# Central/North AL GTG- Nov 12



## BigAl205 (May 20, 2009)

*BigAl's Big Birthday Bash!*


I would like to invite everyone over to check out the new garage, listen to some cool audio systems, hang out and cut up with your friends, and help me celebrate my Birthday. We will probably also have a pre-meet and tuning session the night before.

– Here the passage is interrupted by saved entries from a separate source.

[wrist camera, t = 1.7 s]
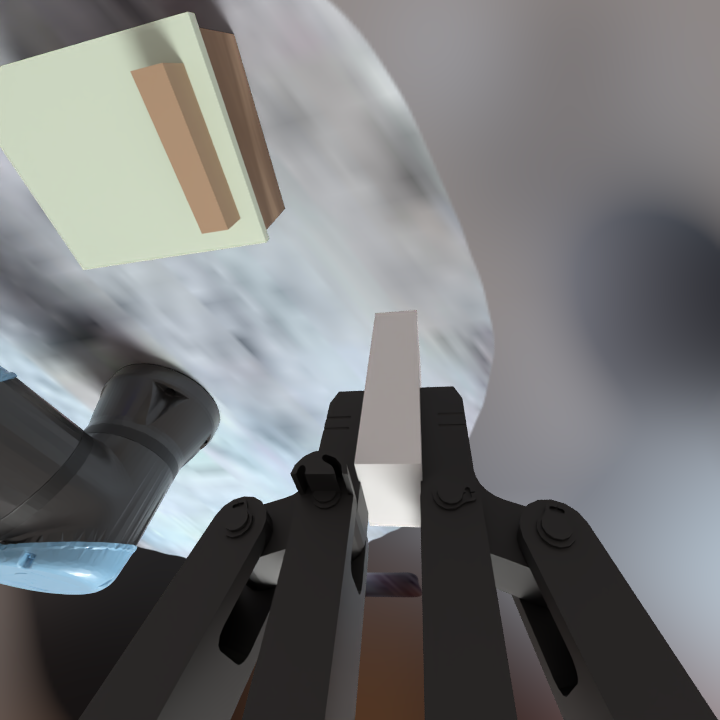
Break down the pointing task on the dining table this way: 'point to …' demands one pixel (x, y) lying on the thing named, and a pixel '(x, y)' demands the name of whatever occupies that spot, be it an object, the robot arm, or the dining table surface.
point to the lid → (130, 146)
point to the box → (244, 121)
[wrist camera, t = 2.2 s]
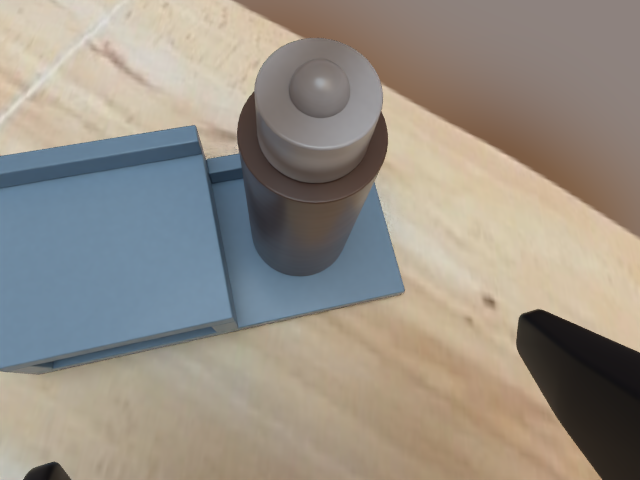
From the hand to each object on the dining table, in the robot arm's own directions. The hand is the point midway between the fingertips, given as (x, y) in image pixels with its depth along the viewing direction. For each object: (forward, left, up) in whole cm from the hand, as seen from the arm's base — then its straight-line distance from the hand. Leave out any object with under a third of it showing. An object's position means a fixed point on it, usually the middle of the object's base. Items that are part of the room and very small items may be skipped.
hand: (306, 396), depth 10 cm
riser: (+7, -3, -14) cm, 16 cm away
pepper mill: (+4, -6, -13) cm, 15 cm away
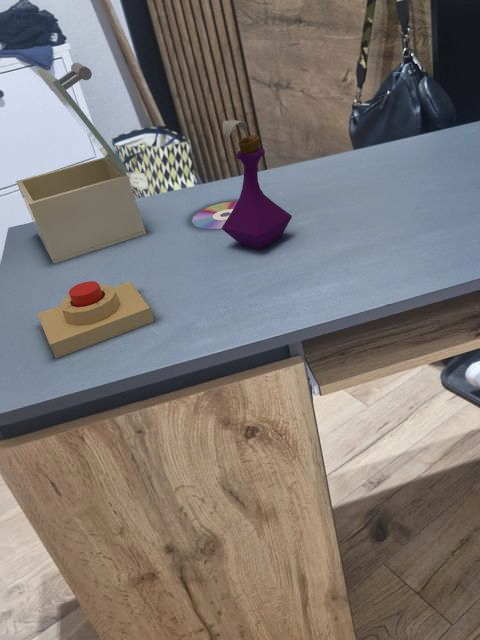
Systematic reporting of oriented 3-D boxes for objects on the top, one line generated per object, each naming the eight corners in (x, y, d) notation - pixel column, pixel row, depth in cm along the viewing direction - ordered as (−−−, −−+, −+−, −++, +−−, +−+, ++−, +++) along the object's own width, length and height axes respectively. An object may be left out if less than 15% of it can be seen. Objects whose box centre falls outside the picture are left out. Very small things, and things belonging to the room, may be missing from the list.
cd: (267, 200, 109) (267, 199, 109) (247, 228, 100) (247, 227, 100) (206, 202, 111) (205, 202, 111) (181, 230, 102) (181, 230, 102)
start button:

The place: My house in Hayden, AL (about 25 miles north of Birmingham)
The date: Saturday, November 12 
The time: 9AM to 9PM

Optional things to bring:
- your favorite demo music 
- a folding chair
- a camera
- Tools and tuning equipment
- a friend
- a canopy

I'm open for suggestions on what we can get for lunch. I'm leaning towards barbecue, but grilling is an option.

I hope to see you there!


----------



## BigAl205 (May 20, 2009)

*Re: BigAl's Big Birthday Bash! 11/12/16*

List of attendees

1) Alan (BigAl205) 2015 Ford Explorer


----------



## lynchknot (Sep 27, 2014)

*Re: BigAl's Big Birthday Bash! 11/12/16*

Happy Birthday BigAl. If I wasn't so far away i'd be tempted to bring over a Hillary piñata for the birthday bash.


----------



## BigAl205 (May 20, 2009)

*Re: BigAl's Big Birthday Bash! 11/12/16*



lynchknot said:


> Happy Birthday BigAl. If I wasn't so far away i'd be tempted to bring over a Hillary piñata for the birthday bash.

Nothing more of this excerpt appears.